## EXCERPT TO READ
>>>
Charles Jeanne (who I think is probably actual real life Enjolras) wrote an in-detail account of the ACTUAL barricades in a letter to his sister after the fact
you can read it, tenlittlebullets translated it into English :)
it’s really graphic, he leaves no gory details out, just FYI if you’re gonna read it, keep TW: VIOLENCE in mind
#how is he real-life enjolras if he survived (via metellus-cimber)
I’m so glad somebody asked this, because the answer is: when they finally ran out of ammunition, Charles Jeanne rounded up everyone who was still standing, went, “look, if we’re going to die, we might as well die fighting,” and led a suicidal ten-man charge against an entire flippin’ infantry column, armed with nothing but bayonets. The first few ranks of soldiers were so unprepared for such a spectacularly insane attack that they were too surprised to shoot. They crossed bayonets and tried to hold the insurgents off in hand-to-hand combat, but Jeanne’s swordsmanship was apparently aces, because he held off a bunch of them at once and covered his friends as they tried to breach the ranks. And once they were in, nobody could shoot them for fear of taking out their own guys.
<<<
(Extracted records)
>>>
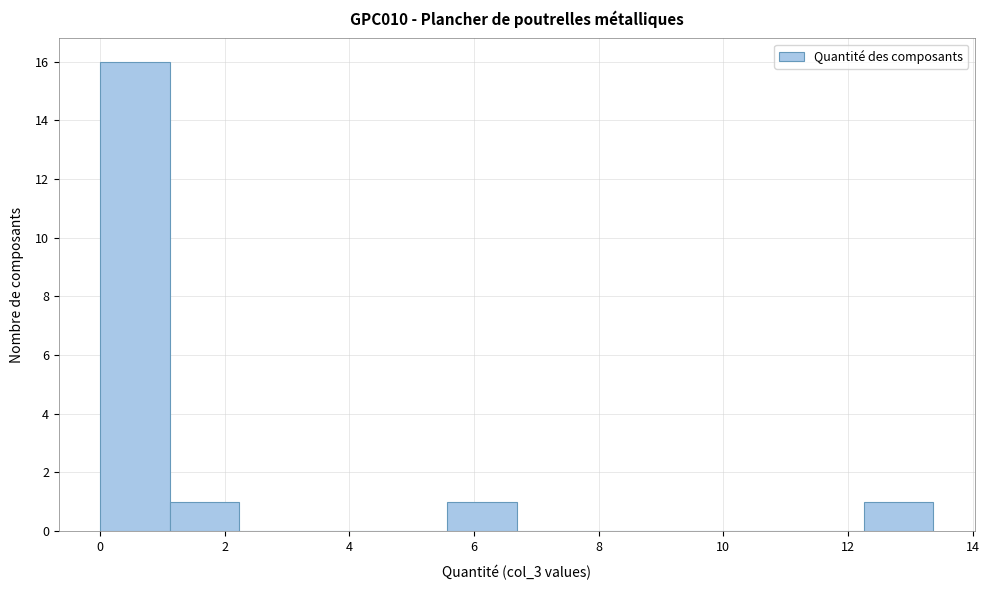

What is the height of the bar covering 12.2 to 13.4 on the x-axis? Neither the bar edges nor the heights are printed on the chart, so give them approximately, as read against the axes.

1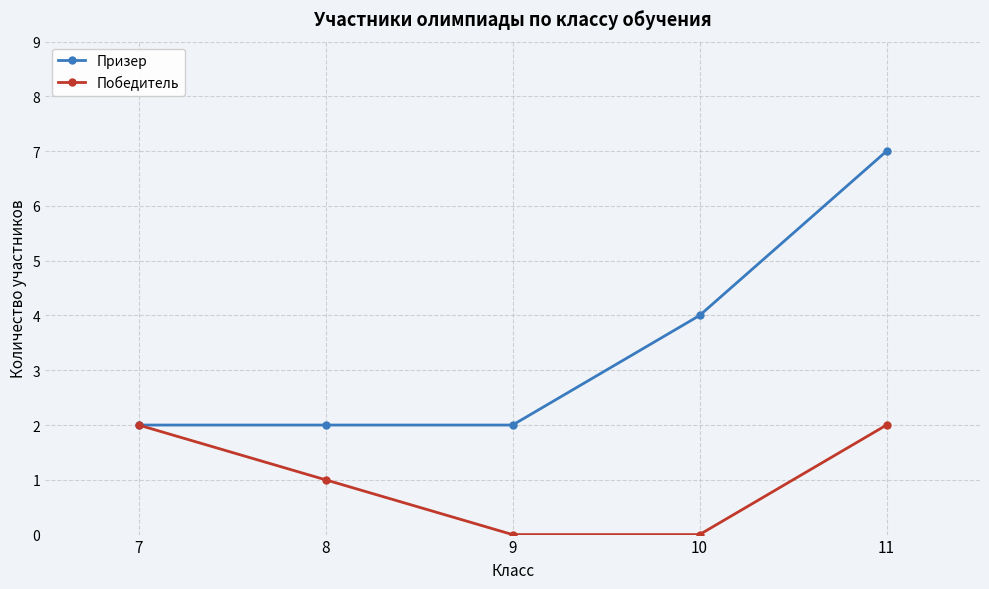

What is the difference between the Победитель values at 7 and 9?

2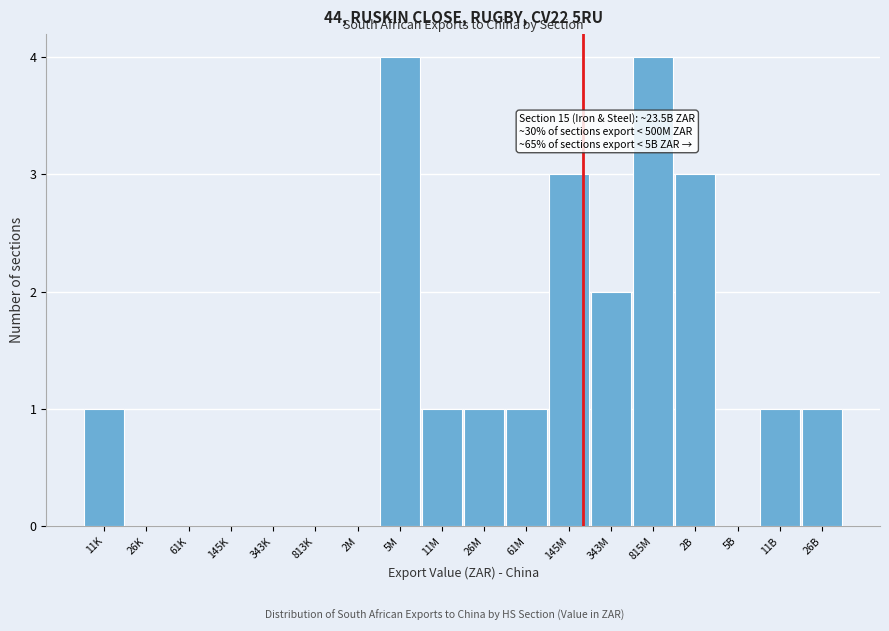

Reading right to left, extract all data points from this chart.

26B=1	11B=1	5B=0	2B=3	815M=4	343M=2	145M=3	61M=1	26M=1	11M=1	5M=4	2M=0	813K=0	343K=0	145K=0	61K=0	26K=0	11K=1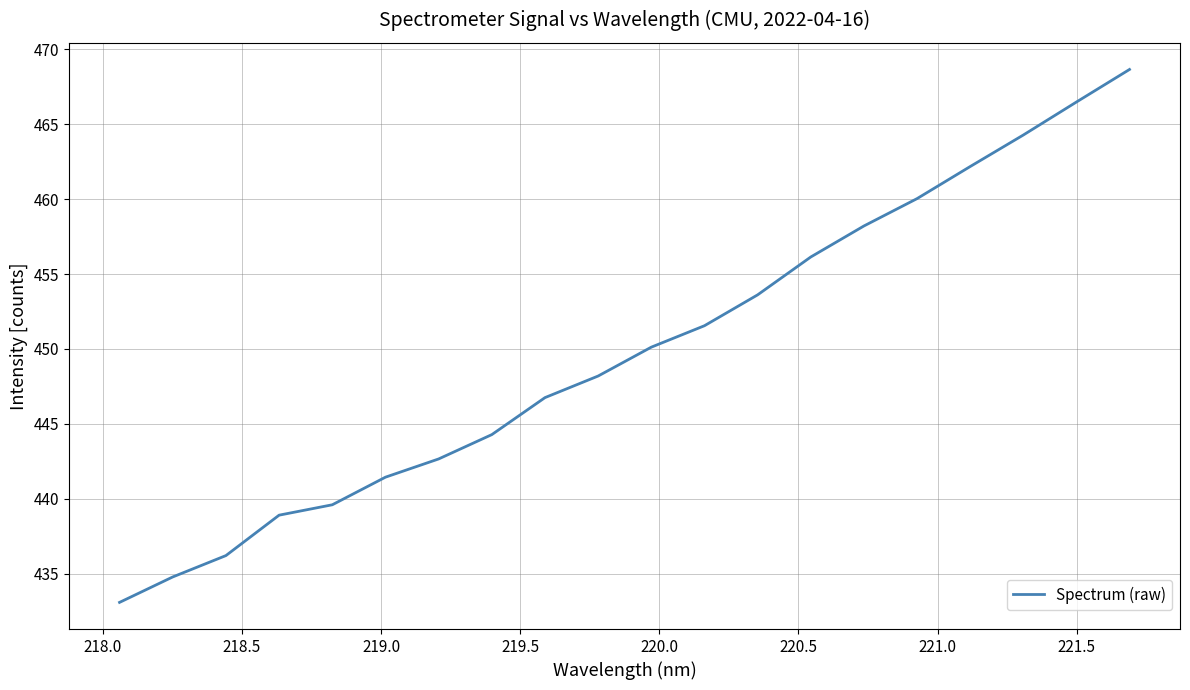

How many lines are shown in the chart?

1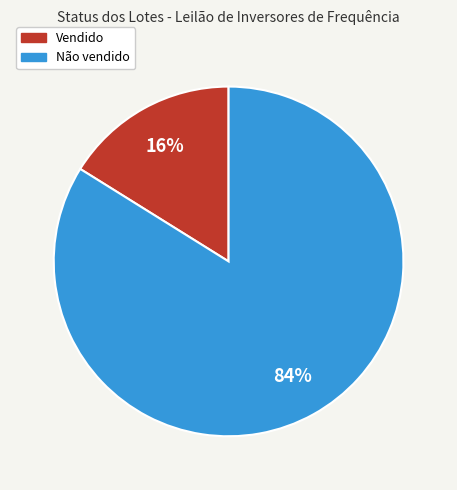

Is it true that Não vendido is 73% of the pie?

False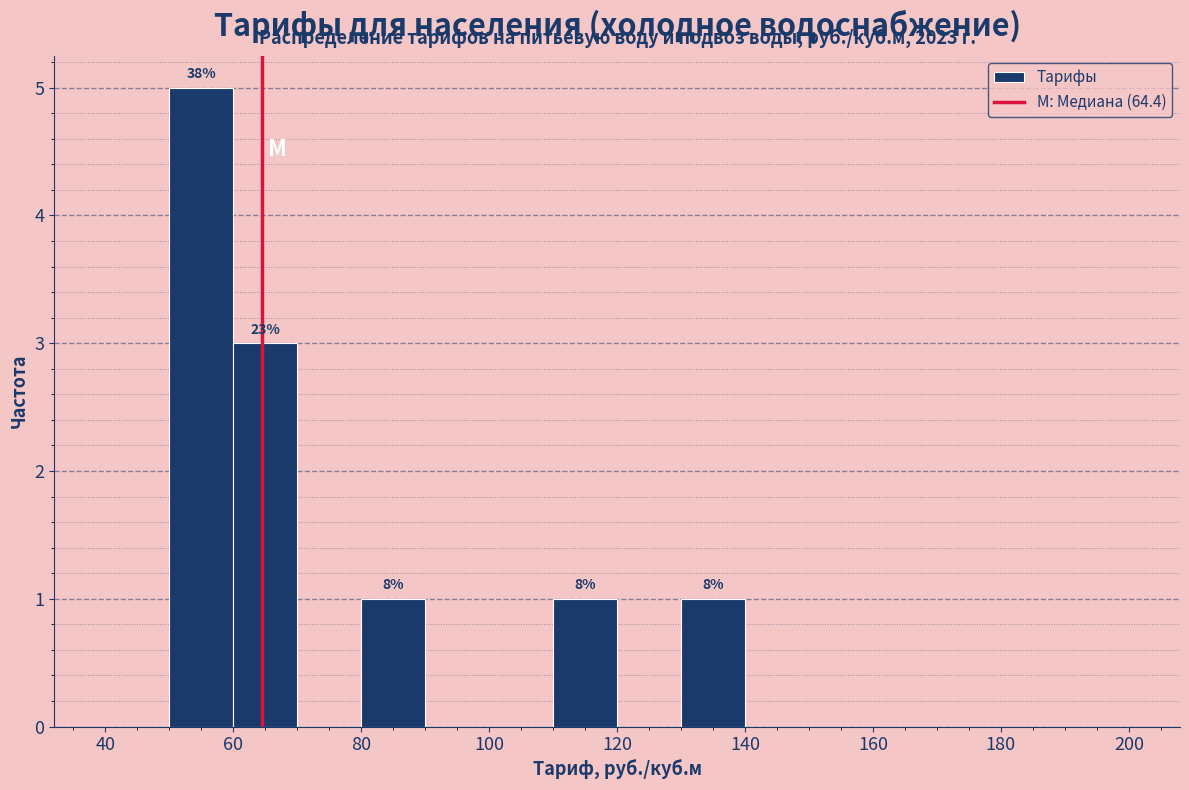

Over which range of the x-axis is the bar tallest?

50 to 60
<<<
## REQUIRED ACTION
According to the post about Charles Jeanne, why could the soldiers no longer shoot the insurgents once they had gotten into the ranks? Answer in one to three sentences.

## ANSWER TO THIS PROBLEM
Once the insurgents were inside the ranks, the soldiers could not shoot them for fear of hitting their own men.